For population genetic analysis, the control region of the D-loop or the partial cytochrome b gene of the mitochondria has been sequenced [8, 10]. We previously sequenced the D-loop of the mitochondria (GenBank accession no.: GQ449387 Nycticebus bengalensis, GQ449391 Nycticebus pygmaeus, GQ449390 Nycticebus menagensis, GQ449389 Nycticebus javanicus, and GQ449388 Nycticebus coucang). The area varies more than the regions of 12S rRNA, 16S rRNA, or COI. When all the sequence data in each animal’s habitat or native area have been accumulated, it might be possible to deduce the area from where the individual has been brought. By the combination of such information and the circumstances of confiscation, tracking of the smuggling route could become easier. Moreover, accurate determination of the species of confiscated animals is valuable for animal care facilities such as zoos. Because endangered or threatened species are listed in CITES appendix I, pedigree registries are mandatory for such animals. They are cared for and bred in exsitu conservation under strict administration; hence, the genetic information is useful.

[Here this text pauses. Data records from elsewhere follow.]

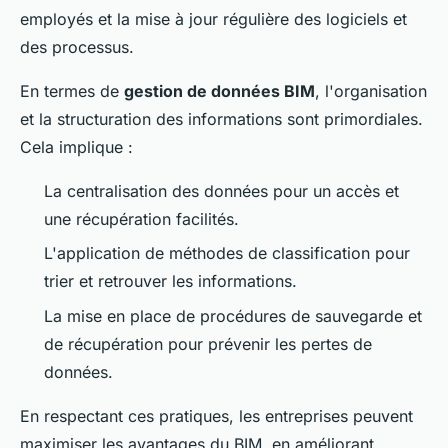
employés et la mise à jour régulière des logiciels et
des processus.
En termes de
gestion de données BIM
, l'organisation
et la structuration des informations sont primordiales.
Cela implique :
La centralisation des données pour un accès et
une récupération facilités.
L'application de méthodes de classification pour
trier et retrouver les informations.
La mise en place de procédures de sauvegarde et
de récupération pour prévenir les pertes de
données.
En respectant ces pratiques, les entreprises peuvent
maximiser les avantages du BIM, en améliorant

We are currently storing the sequences of native samples and confiscated animals. The data will be useful for estimating the original habitat in order to prevent overhunting in south-eastern Asia and unlawful imports to Japan. As the next step, determination of parentage using nucleic DNA will be important to prevent illegal trading. In Japan, display or domestic trading of the slow loris for commercial purposes is possible only under the registry of captive breeding. However, contraband individuals are sometimes falsely registered by fabricating the parental certification. Paternity or maternity must be proved by DNA analysis. Our approach will contribute the general applicability of laboratory approaches to conservation problems like a good deal of work by Nicolaas van der Merwe’s group on the applicability of chemical signatures to the identification of the elephant populations from ivory [24]. We will explore further sequence data for more solid evidence for conservation of the genus Nycticebus.

Acknowledgments

The authors thank the officials of the Metropolitan Police Department, Ministry of Agriculture Forestry and Fisheries, Animal Quarantine Narita Branch, Ministry of Economy, Trade and Industry’s Trade and Economic Cooperation Bureau, Ministry of the Environment’s Wildlife Division and Nature Conservation Bureau, Tokyo Zoological Park Society, Tokyo Ueno Zoological Gardens, Nasu World Monkey Park, and JAZA for their cooperation. They also thank Mr. Masato Nakamura, JAZA Convener SSC of Prosimians, and Dr. Michiko Watanabe of the Institute of DNA Sciences, Yokohama, Japan for their kind assistance. This paper was supported by The Jikei University Graduate Research Fund.